Глава IX

Онлайн чтение книги Земля The Good Earth
Глава IX

Ван Лун, сидя на пороге своего дома, говорил себе, что теперь непременно нужно что-нибудь сделать. Они не могли оставаться здесь, в этом пустом доме, и умирать с голоду. В его исхудавшем теле, которое он с каждым днем все туже и туже стягивал поясом, была непреклонная решимость жить. Он не хотел, чтобы сейчас, когда он вступал в расцвет жизни, его обокрала бессмысленная судьба. Теперь в нем было столько злобы, что иногда он не мог найти для нее выход. По временам его охватывало бешенство, и он выбегал на свой опустевший ток и грозил бессмысленному небу, которое сияло над ним вечной синевой, ясное, холодное и безоблачное.

– До чего же ты зол, отец небесный! – кричал он дерзко.

И если на мгновение его охватывал страх, то в следующее мгновение он говорил себе угрюмо: «А что может со мной случиться хуже того, что уже случилось?»

Однажды, ослабев от голода и едва волоча ноги, он подошел к храму Земли и, не торопясь, плюнул в лицо маленькому невозмутимому богу, который восседал там со своей богиней. Перед этой четой не было курительных палочек, не было в течение уже многих лун, их бумажная одежда порвалась, и через дыры видно было глиняное тело, но они сидели все так же невозмутимо. И Ван Лун заскрежетал на них зубами, а потом вернулся домой и со стоном повалился на постель. Теперь они почти не вставали. Незачем было вставать, и беспокойный сон заменял им хоть на время еду, которой у них не было. Кукурузные стебли они давно высушили и съели. Они обдирали кору с деревьев, и по всей округе люди ели траву, собирая ее в зимнее время на холмах. Нигде не было ни одного животного. Человек мог идти много дней и не встретить ни быка, ни осла и никакой другой скотины или птицы.
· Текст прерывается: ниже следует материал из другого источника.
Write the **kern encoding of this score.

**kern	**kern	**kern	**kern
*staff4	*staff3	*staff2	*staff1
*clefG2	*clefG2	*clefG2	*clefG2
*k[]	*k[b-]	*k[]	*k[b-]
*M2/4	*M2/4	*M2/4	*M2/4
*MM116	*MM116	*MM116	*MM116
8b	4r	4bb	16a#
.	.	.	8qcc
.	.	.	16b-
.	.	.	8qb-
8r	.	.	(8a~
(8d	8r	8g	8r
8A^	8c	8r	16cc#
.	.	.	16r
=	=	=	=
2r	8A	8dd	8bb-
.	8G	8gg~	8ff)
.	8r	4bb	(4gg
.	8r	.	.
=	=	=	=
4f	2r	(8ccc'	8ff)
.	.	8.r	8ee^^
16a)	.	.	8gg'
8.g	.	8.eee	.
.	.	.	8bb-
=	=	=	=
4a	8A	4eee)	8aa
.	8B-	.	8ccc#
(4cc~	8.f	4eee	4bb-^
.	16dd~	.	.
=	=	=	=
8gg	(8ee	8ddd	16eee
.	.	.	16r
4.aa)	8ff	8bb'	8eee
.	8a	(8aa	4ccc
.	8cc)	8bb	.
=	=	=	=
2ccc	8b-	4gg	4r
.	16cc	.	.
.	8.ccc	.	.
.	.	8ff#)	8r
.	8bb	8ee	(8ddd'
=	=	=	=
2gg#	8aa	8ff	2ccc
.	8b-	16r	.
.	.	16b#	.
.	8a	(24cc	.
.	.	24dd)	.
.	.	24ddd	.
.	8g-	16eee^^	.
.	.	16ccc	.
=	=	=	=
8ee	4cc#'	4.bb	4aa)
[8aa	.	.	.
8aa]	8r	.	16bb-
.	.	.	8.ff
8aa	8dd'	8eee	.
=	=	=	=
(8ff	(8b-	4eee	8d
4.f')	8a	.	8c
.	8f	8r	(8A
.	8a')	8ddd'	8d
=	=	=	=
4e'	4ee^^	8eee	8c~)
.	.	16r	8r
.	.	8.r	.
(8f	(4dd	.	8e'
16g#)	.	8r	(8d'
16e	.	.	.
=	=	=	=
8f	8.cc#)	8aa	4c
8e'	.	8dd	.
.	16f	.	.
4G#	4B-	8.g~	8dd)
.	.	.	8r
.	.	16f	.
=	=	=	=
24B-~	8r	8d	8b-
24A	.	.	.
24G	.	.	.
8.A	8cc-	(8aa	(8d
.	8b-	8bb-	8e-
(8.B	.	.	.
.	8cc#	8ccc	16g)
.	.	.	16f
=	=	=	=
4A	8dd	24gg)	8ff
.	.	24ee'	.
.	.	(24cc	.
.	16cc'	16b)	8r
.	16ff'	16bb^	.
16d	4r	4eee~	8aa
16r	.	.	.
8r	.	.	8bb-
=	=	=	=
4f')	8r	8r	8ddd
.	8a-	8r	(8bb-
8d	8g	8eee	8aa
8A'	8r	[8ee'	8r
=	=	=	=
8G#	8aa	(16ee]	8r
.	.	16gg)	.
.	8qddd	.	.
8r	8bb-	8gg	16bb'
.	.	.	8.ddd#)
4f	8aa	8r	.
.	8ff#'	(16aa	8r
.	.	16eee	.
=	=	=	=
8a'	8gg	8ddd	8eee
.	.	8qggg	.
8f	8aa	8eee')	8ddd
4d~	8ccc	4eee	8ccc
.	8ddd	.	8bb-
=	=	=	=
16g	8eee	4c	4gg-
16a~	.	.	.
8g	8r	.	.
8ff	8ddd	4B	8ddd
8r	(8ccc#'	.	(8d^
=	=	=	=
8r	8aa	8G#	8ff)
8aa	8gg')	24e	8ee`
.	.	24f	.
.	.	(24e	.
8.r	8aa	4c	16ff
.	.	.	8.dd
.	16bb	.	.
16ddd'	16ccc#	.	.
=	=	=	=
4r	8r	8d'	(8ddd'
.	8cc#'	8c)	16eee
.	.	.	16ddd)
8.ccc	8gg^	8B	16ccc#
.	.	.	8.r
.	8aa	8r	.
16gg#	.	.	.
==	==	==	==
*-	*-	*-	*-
Животы у детей раздулись от голода, и никто в эти дни не видел ни одного ребенка, играющего на деревенской улице. Самое большее, если два мальчика в доме Ван Луна подползали к дверям и сидели на солнце, жестоком солнце, неустанно изливавшем на них свое бесконечное сияние. Прежде округленные тела детей стали угловатыми и костлявыми. Кости были мелкие и острые, как у птиц, и только животы оставались большими и тяжелыми. Девочка не могла даже садиться без чужой помощи, хотя ей давно пора было ходить, и лежала целыми часами безропотно, закутанная в старое одеяло. Сначала ее сердитый и настойчивый крик раздавался по всему дому, но теперь она затихла, слабо сосала все, что ей клали в рот, и больше не было слышно ее голоса. На осунувшемся личике впалые черные глаза смотрели неподвижным взглядом на всех домашних; синие губы втянулись, как у беззубой старухи. Такое упорство маленькой жизни почему-то привязывало к ней Ван Луна, хотя, будь она полная и веселая, как другие в ее возрасте, он обращался бы с ней небрежно: ведь это была только девочка. Иногда, смотря на нее, он тихо шептал:

– Бедная дурочка, бедная маленькая дурочка!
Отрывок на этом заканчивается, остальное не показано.